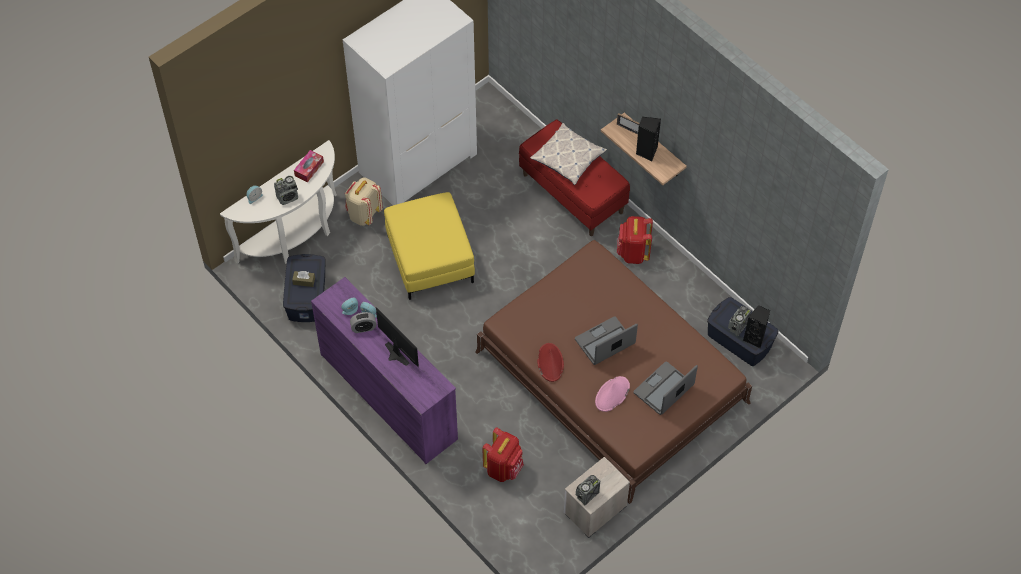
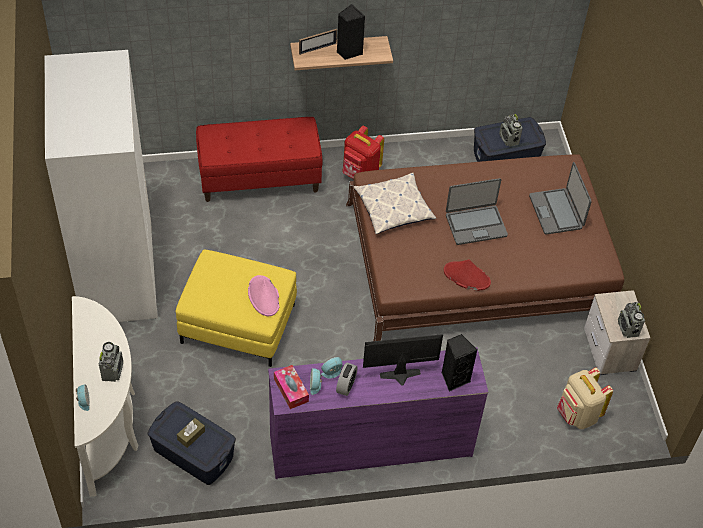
camera: 60 degrees left, 5 degrees down
tissue box [294,150,324,182] -> tissue box moved to [274,365,309,409]
beige backpack [345,177,383,226] -> beige backpack moved to [557,368,613,429]
red backpack [482,427,524,482] -> none
pillow [530,123,607,185] -> pillow moved to [354,172,436,234]
laptop [575,316,638,365] -> laptop turned 105 degrees counterclockwise [446,178,508,245]
pink hat [595,376,630,412] -> pink hat moved to [248,275,280,316]
black speaker [743,305,770,348] -> black speaker moved to [441,334,477,391]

## WHAT YOU SHOULD DO
Write out again, exactly, the line containing "laptop [575,316,638,365] ->" and every later line of the records. Omit the rest.

## THE COMPLETED TASK
laptop [575,316,638,365] -> laptop turned 105 degrees counterclockwise [446,178,508,245]
pink hat [595,376,630,412] -> pink hat moved to [248,275,280,316]
black speaker [743,305,770,348] -> black speaker moved to [441,334,477,391]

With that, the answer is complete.